Thursday, October 2, 2008

on fear

a post about fear from a fellow blogger and witchy-friend got me thinking, especially when i consider it's october, the month when popular culture is increasingly allowing all the things that go bump in the night out of the closet.

when you start to notice how many times we are told we should be afraid of things, it's really no wonder that most of us live our lives in a constant state of low-level fear. just a trip to the grocery store, or goddess forbid, a gas station, can stir up terrible thoughts from global warming to genetic modification. when i was married to my first husband, i lived in a constant state of fear because he could be emotionally and physically abusive.

when i left him, i promised myself i would never again live in fear, or make decisions based on fear, or allow fear of anything to rule my life. but even after i'd moved to ct, and we were divorced, he still had the power to terrify me with legal threats about custody and child support. one night, i was upset because i'd been served with yet more court papers. i remember crying and carrying on, and just being so terrified i felt as if i couldn't go on.

and then Beloved pointed out, that as bad as things MIGHT get, there were no nazis at the door. and that everything i was afraid of had not come to be, might never come to be, and i was wasting a lot of time and energy worrying about things that weren't real. i can't say his words immediately changed my outlook, but it marked a turning point for me.

and once the situation with my ex began to calm down, and i was able to apply my outlook to the broader world around me, i was astonished to realize just how much we are manipulated and controlled.... by fear.

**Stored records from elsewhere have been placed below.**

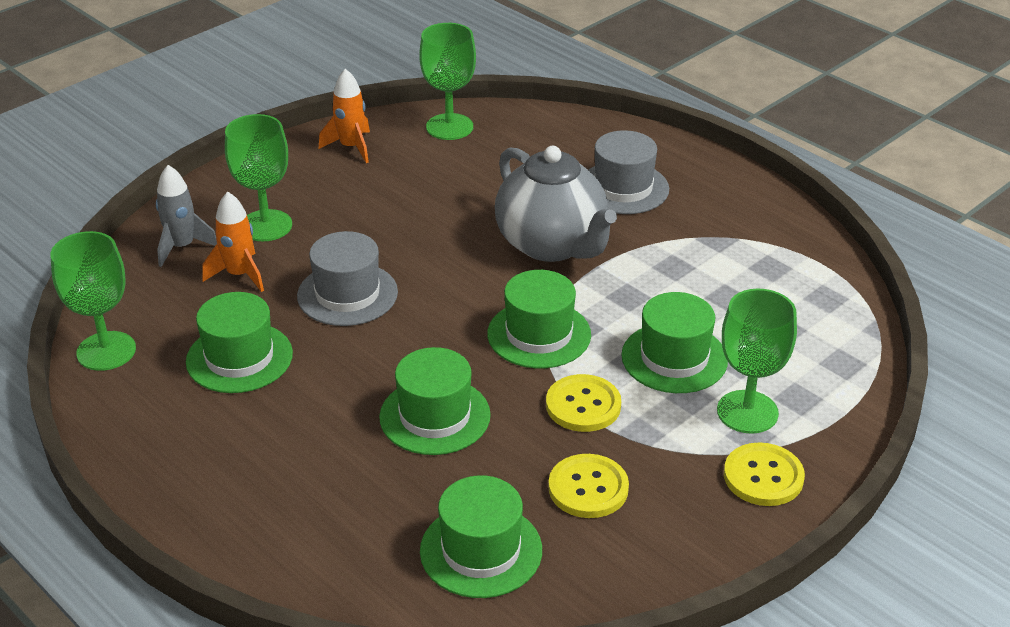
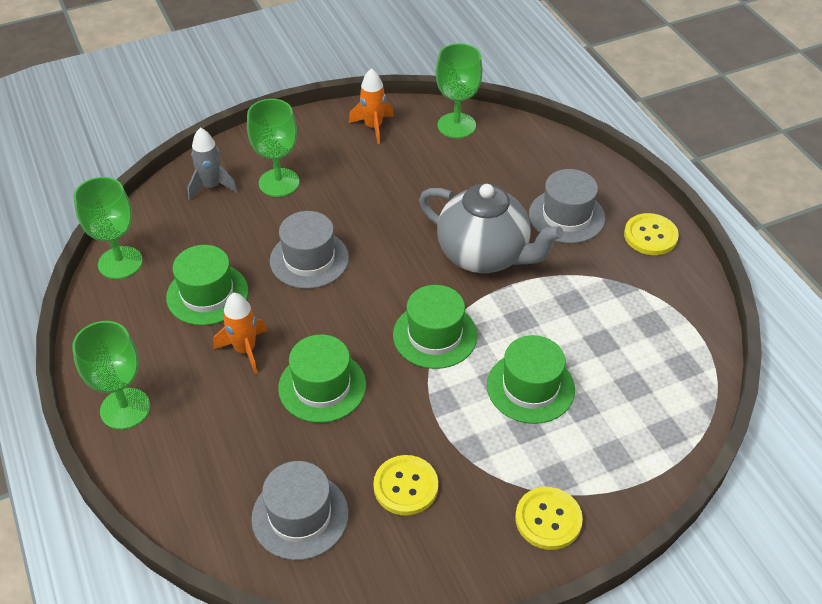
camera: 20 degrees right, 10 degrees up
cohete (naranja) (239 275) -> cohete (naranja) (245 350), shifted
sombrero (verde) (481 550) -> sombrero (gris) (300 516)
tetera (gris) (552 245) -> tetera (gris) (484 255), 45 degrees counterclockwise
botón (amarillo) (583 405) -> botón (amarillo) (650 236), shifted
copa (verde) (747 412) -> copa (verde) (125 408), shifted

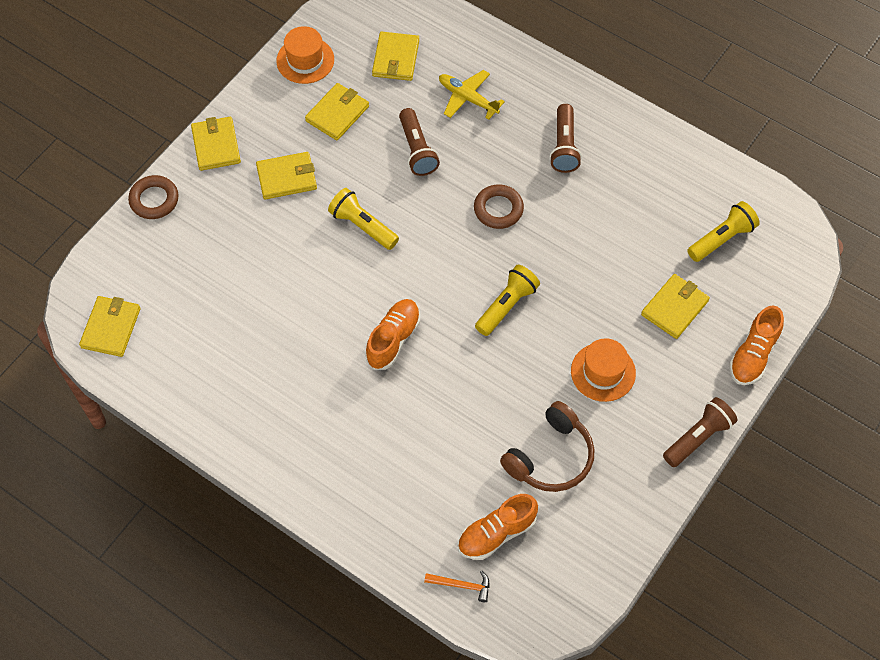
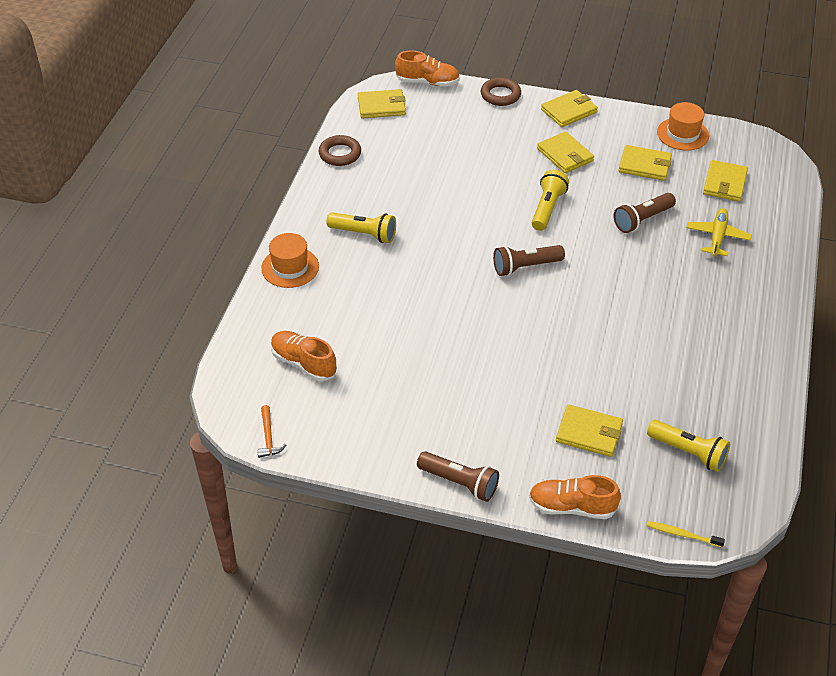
camera: 70 degrees right, 15 degrees down
zapato (naranja) (393 339) -> zapato (naranja) (428 82), shifted
cartera (amarillo) (395 58) -> cartera (amarillo) (724 183), 60 degrees counterclockwise
martillo (naranja) (462 585) -> martillo (naranja) (268 437), shifted
anillo (marrón) (498 209) -> anillo (marrón) (340 154), shifted
lámpara de mano (amarillo) (507 305) -> lámpara de mano (amarillo) (364 234), shifted
auriculares (marrón) (550 457) -> none
lámpara de mano (marrón) (564 146) -> lámpara de mano (marrón) (525 267), shifted
sombrero (naranja) (603 372) -> sombrero (naranja) (290 267), shifted
none -> cepillo de dientes (amarillo) (682 534)

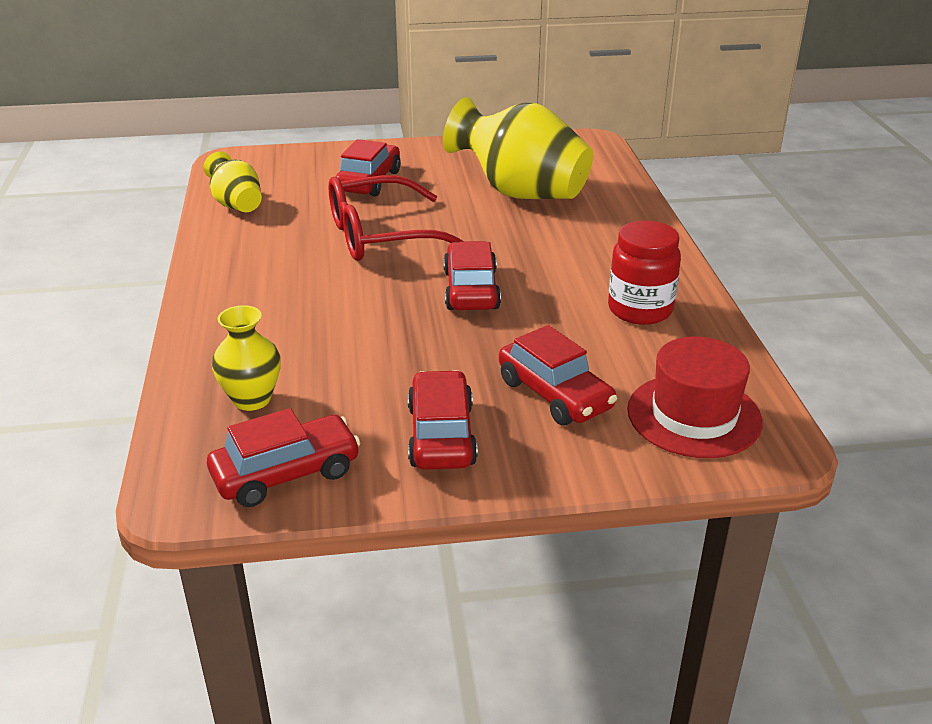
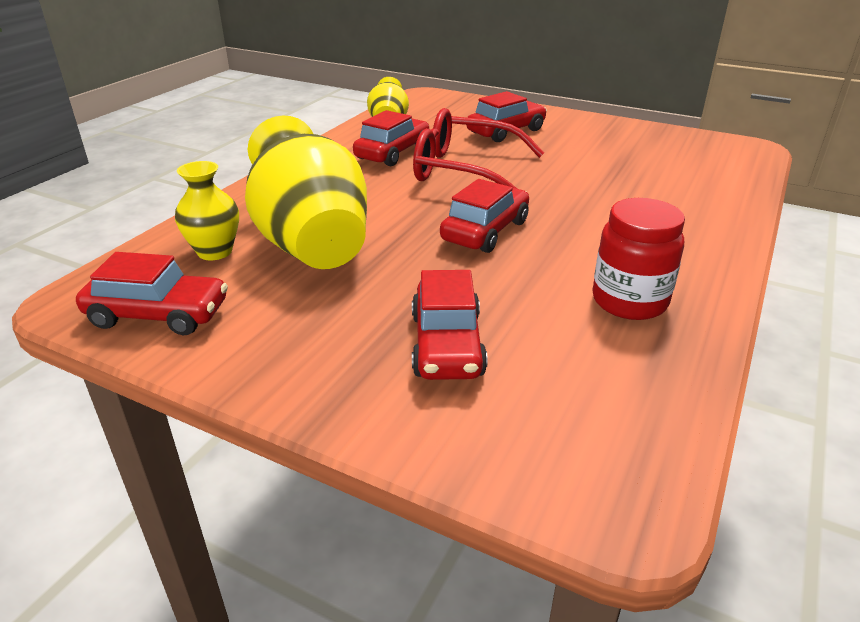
camera: 35 degrees right, 0 degrees up
coche (rojo) (441 435) -> coche (rojo) (392 153), shifted
florero (amarillo) (520 193) -> florero (amarillo) (312 244), shifted
sombrero (rojo) (694 415) -> none

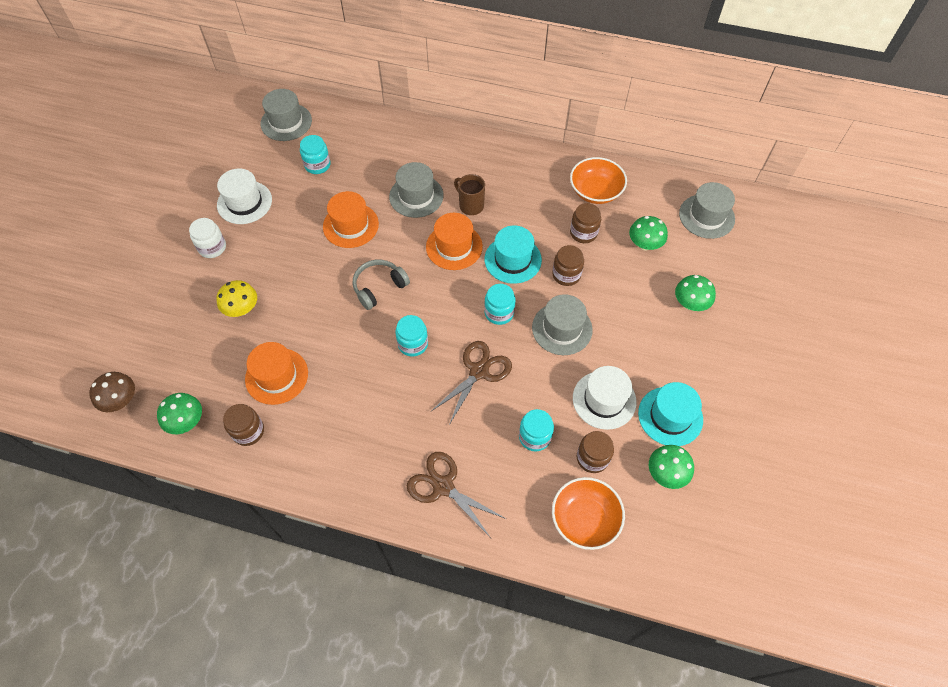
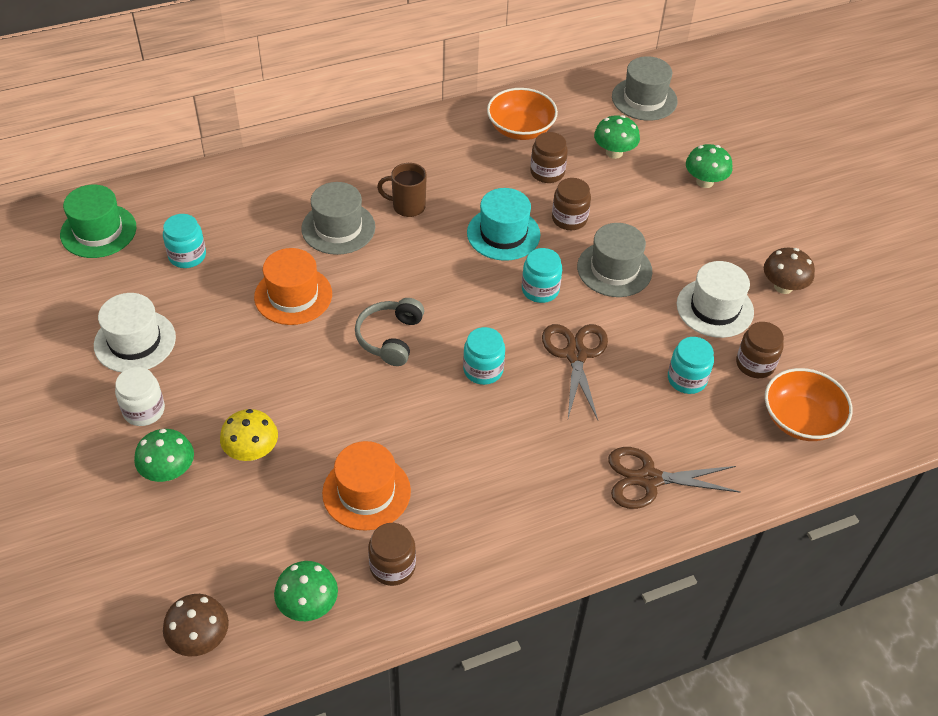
camera: 40 degrees left, 10 degrees down
sombrero (gris) (286 122) -> sombrero (verde) (98 231)
sombrero (naranja) (454 246) -> none
sombrero (turquesa) (670 416) -> seta (marrón) (783 286)
seta (verde) (666 473) -> seta (verde) (168 471), shifted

the pitch is intensified now, it seems, over the election. time and again i hear from my dear Syster-Wymen how afraid they are ... if mccain gets elected, if the supreme court overturns roe v wade... if we go to war with iran... if if if... the litany of fear runs over and over, a moebius loop of such astonishing proportions it seems we must all be snared in its web, except, of course, for the lucky few - like the buddhist monks and nuns in their monasteries, the ones who've renounced it all.

a few weeks ago, i received a letter from a very kind-hearted and well-meaning individual - a reader of this blog, in fact - who means to save my soul by threatening me with potential hellfire and damnation if i don't bow my head to God the Judge.

this poor soul can't see how she is bound in a hell made of fear, a hell she sincerely wishes in which i should join.

i haven't answered her latest epistle yet, mostly because i haven't quite decided HOW to answer her. it isn't that i simply don't believe her kind of hell exists. it's that i can't participate in her kind of fear. and that's the attitude i'm striving to adopt - in these most tumultous of times.

so what if the worst happens? what if mccain-palin get elected? what if the financial markets collapse? what if roe vs wade gets overturned? what if we blow ourselves up, or worse, poison our world with chemicals and greed, so we all go down in a slimey green sludge?

well, maybe if roe vs wade gets overturned, we will be roused out of our complacencey and finally and forever create a law that "gives" women absolute right to decide what they do to their bodies. the fact we even NEED to articulate this "right" is - or should be - an abomination.

not long ago, i came to the conclusion that anyone who thinks the end of humanity is a bad thing isn't seeing it from the cockroach's point of view. energy is never lost and matter regenerates. a trillion years from now we may all be arguing over the viablity of belief in sentient humanity, even as we chow down on their mountains of rubbish. after all, haven't there been times you wanted an extra pair of hands?

and furthermore the war must end. blessed be.